In a small number of cases (1% to 7.5%), the anal canal can narrow if too much tissue was removed during surgery. This happens when the normal flexible skin is replaced by scar tissue that doesn’t stretch well. Mild scarring is common and rarely causes problems, but significant narrowing can make bowel movements difficult. If you notice that stools are becoming thinner or harder to pass months after surgery, that’s worth bringing up with your surgeon.

The removal of hemorrhoidal tissue can also subtly change the look and feel of the anal opening because hemorrhoidal cushions contribute to the shape and tone of the area. These cushions normally account for about 15% of the resting muscle tone in the anal canal. Without them, the opening may appear slightly different in shape or symmetry compared to before, though this is often only noticeable on close inspection.

Normal Drainage vs. Signs of a Problem

Some amount of bleeding and discharge after hemorrhoidectomy is entirely expected. Normal drainage is light blood mixed with clear or yellowish fluid. It shows up on toilet paper, in the toilet bowl, or on a pad, and it gradually decreases over the first month.

What isn’t normal: a growing, firm, tender lump near the surgical site that appears red and warm could indicate an abscess forming beneath the skin. Spreading redness that extends outward from the wound, especially if accompanied by fever, suggests infection. Heavy bleeding that fills a pad quickly or soaks through clothing needs prompt attention. Foul-smelling discharge (as opposed to the mild odor that healing wounds sometimes have) is another warning sign. If the edges of a closed wound split open, that’s called wound dehiscence. It looks like the incision has come apart, exposing raw tissue underneath. While this isn’t always an emergency, it changes how the wound needs to be managed.

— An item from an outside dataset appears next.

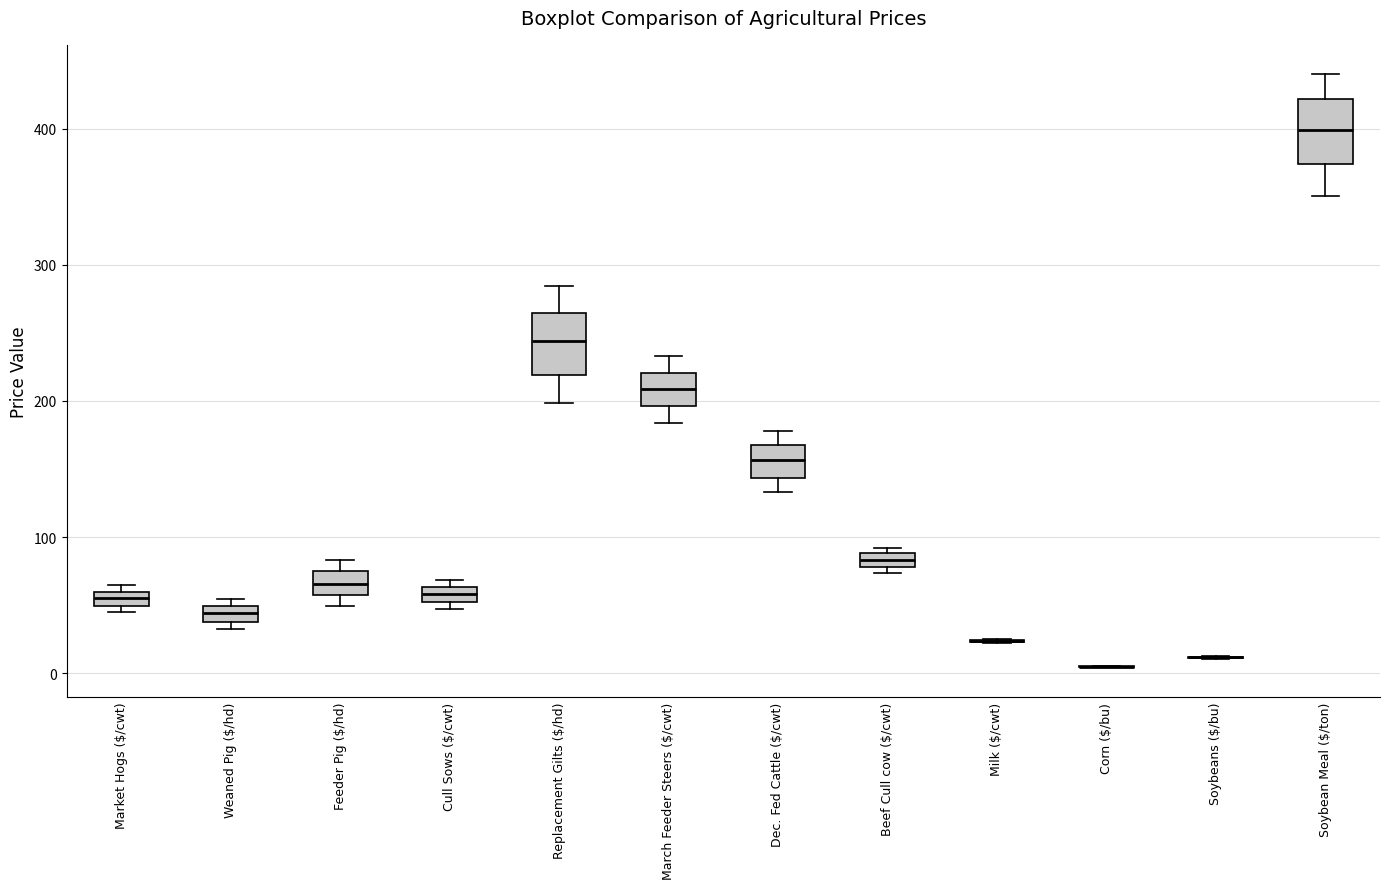

Where does the upper whisker of the box for March Feeder Steers ($/cwt) end on the y-axis? The values are not printed on the chart, so give them approximately, as read against the axis.

230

How to Check Your Own Healing

Monitoring the surgical area at home is straightforward. A handheld mirror while squatting or lying on your side gives you a direct view. The best time to look is after a warm sitz bath, when the area is clean and the tissue is relaxed. Sitz baths (sitting in a few inches of warm water) are typically recommended multiple times a day in the early recovery period and serve double duty: they keep the area clean and give you a chance to observe how things are progressing.

Applying any prescribed topical cream after bathing for the first 7 to 10 days helps protect the wound. Your first follow-up appointment is usually scheduled about one month after surgery, at which point your surgeon will evaluate how the tissue is healing. Between that visit and your surgery date, keep an eye on the wound’s color (pink and healing is good, increasingly red or dark is not), the amount of drainage (should be decreasing, not increasing), and the size of any swelling (should be going down, not growing).

Full recovery, meaning a return to strenuous exercise and heavy physical activity, typically takes six to eight weeks. The area continues to remodel and settle for several months beyond that, so what you see at the two-month mark may still soften and improve over time.